The main focus of this website is on the cultivation of the tuberous Drosera and on images of tuberous Drosera. I would like to share with you my experiences about how to grow tuberous Drosera and I would like to show you the pictures, which I took in the course of many years of these wonderful plants.
I hope you like this page. If you find mistakes or have suggestions or maybe you want to contribute information or pictures, then I would be happy if you contact me.
Pot of drosera stolinifera
Tuberous drosera are carnivorous plants that occur mainly in Australia, occasionally in New Zealand and some Asian countries. Like all Drosera, the plants live on very nutrient-poor soils. In Australia they live partly in pure sand or laterite soils.
Probably the most interesting characteristic of tuberous drosera is their ability to build subterranous tubers where they store energy and nutrients for the next growing season. The reason why plants have evolved in the course of evolution to retreat and form tubers is due to the climatic conditions in southern Australia. In this region there is a very hot and dry summer in which plants on the surface can hardly survive and a cool and humid winter.

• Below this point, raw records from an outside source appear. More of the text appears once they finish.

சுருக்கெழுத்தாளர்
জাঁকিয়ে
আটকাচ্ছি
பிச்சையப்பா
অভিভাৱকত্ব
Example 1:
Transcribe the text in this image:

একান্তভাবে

For this reason the plants retreat at the beginning of summer back into the soil, where they are protected from unfavourable environmental conditions and store the nutrients in a tuber for the next winter.

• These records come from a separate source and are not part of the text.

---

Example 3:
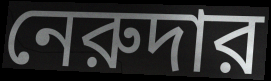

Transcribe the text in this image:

নেরুদার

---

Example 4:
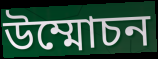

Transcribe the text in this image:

উম্মোচন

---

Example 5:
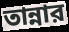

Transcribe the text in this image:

তান্নার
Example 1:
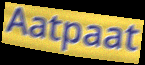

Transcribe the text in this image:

Aatpaat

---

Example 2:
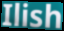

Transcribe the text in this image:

Ilish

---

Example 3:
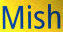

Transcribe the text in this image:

Mish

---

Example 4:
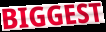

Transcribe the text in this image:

BIGGEST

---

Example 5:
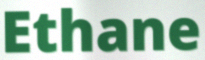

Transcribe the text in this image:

Ethane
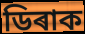
ডিৰাক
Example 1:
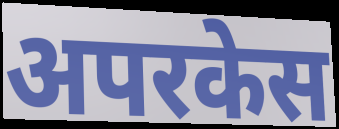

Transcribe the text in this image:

अपरकेस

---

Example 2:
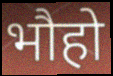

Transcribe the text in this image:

भौहो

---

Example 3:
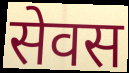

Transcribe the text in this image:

सेवस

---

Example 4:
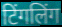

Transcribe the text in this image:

टिंगलिंग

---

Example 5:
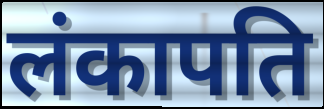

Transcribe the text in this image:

लंकापति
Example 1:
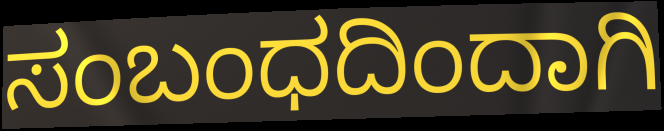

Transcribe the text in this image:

ಸಂಬಂಧದಿಂದಾಗಿ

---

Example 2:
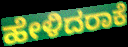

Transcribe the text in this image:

ಹೇಳಿದರಾಕೆ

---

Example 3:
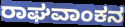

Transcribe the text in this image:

ರಾಘವಾಂಕನ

At the beginning I would like to show you the life cycle of tuberous drosera throughout the year.
The year begins with the tubers that survive deep in the earth the hot and very dry summer in Australia. When the temperatures become cooler and there are the first rains in the beginning winter, the tubers start to sprout. When the plants reach the surface, they start to form leaves and sooner or later flowers. They grow until the temperatures rise again and the conditions become dryer. Then the plants start to retreat back into the soil and form tubers again.

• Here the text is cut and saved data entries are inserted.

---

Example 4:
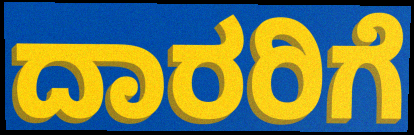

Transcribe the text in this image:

ದಾರರಿಗೆ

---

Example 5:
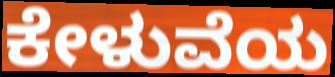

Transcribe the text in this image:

ಕೇಳುವೆಯ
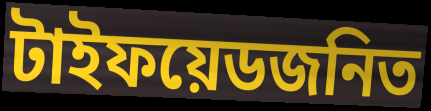
টাইফয়েডজনিত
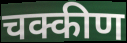
चक्कीण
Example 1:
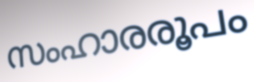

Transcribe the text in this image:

സംഹാരരൂപം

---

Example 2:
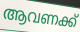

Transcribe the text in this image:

ആവണക്ക്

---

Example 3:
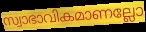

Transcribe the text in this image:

സ്വാഭാവികമാണല്ലോ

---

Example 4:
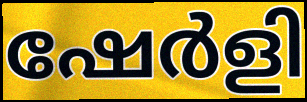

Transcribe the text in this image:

ഷേർളി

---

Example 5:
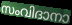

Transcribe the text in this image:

സംവിദാനാ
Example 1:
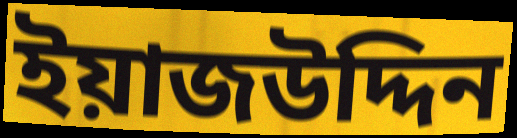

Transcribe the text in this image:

ইয়াজউদ্দিন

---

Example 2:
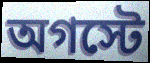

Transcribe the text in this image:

অগস্টে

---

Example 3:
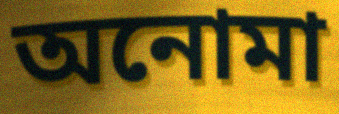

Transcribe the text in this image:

অনোমা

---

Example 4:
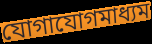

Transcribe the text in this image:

যোগাযোগমাধ্যম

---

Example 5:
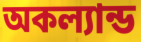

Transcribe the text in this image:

অকল্যান্ড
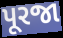
પૂરજા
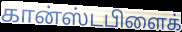
கான்ஸ்டபிளைக்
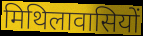
मिथिलावासियों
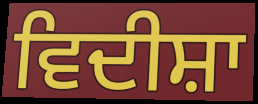
ਵਿਦੀਸ਼ਾ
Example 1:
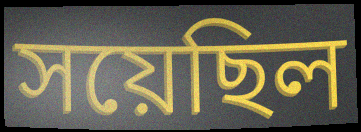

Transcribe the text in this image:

সয়েছিল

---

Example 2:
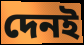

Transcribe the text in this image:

দেনই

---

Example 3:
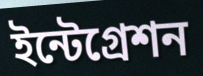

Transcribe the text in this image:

ইন্টেগ্রেশন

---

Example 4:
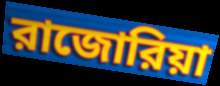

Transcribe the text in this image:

রাজোরিয়া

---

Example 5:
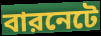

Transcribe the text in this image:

বারনেটে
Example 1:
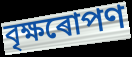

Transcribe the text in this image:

বৃক্ষৰোপণ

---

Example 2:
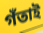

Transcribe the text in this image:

গঁতাই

TubersI would like to start the growth cycle of tuberous drosera with the tuber. Depending on the species, the tubers are about 0.5 cm to about 3 cm (0.2 to 1.2 inches) in diameter when fully grown and can have different colours and slightly different shapes. Most tubers are more or less round, but some are oval shaped. At the top of the tuber there is the "eye". The eye is the point at which the plant will emerge again in the next year. Some tubers, especially the oval ones, tapering at the lower end. A typical example is are tuber from Drosera browniana.
On nearly all the pictures from tubers there is a grid for size comparsion. One square is 1 mm x 1 mm.
Drosera zigzagia
Drosera browniana
Drosera porrecta southern form
At the beginning of the wet, mild winter in south-western Australia, the plants begin to bud from the tubers and emerge above ground. There are small differences. Some species sprout a flowering stem first and flower before leaves are formed like drosera erythrorhiza, some form leaves and flowers at the same time and others form leaves first and flowers later in the season or at the end. There is also another difference in the upright species. Some first form a soil rosette and a little later, usually about a month later, when the rosette is fully developed, they do form the upright part of the plant. A good example for this is Drosera auriculata or Drosera andersonia.
Drosera zonaria
Drosera auriculata
Drosera stolinifera
The time at which the flowers appear depends on the species. Some flowers appear at the beginning of the growth cycle, some in the middle and others almost at the end. The flowers of the tuberous drosera are quite large for the size of the plantĀ and are extraordinarily beautiful. Some of the tuberous Drosera flowers, especially the ones with white flowers have very pleasant-smelling honey like aromas! The flowers usually have five petals but in some cases like Drosera heretophylla it can be up to 12. The colours of the flowers range from white or a dark pink and all colour variations in between. A few species also have yellow flowers like Drosera zigzagia or drosera subhirtella, and some species like Drosera macrantha have a very interesting stigma.
Drosera heterophylla
Drosera subhirtella
Drosera menziesii dwarf erect form
If the conditions for the plants are good, then they begin to grow above ground. The growth habit of tuberous Drosera can be very different. For example, some tuberous Drosera are very tiny (as small as some pygmy Drosera), while other species can reach over 1,5 m (4 feet) tall! Also, there are flat rosetted species that grow to 8 cm (3 inches) in diameter, in contrast to some species that develop thin, tall stems and look like a shrub!
Drosera squamosa
Drosera platypoda
Drosera moorei
Because the plants cannot survive the very dry and hot summer in southern and western Australia, they pull themselves back into the earth and form one or more tubers. All nutrients that can be used for next year's growth are removed from the above-ground plant and transported downwards. What remains is a dried up plant. The process is very similar to that of the trees, which in the beginning of winter extracts nutrients from the leaves to store them in the roots for the next year.
There are also some very few species, such as drosera gigantea, which can grow under appropriate conditions all year round.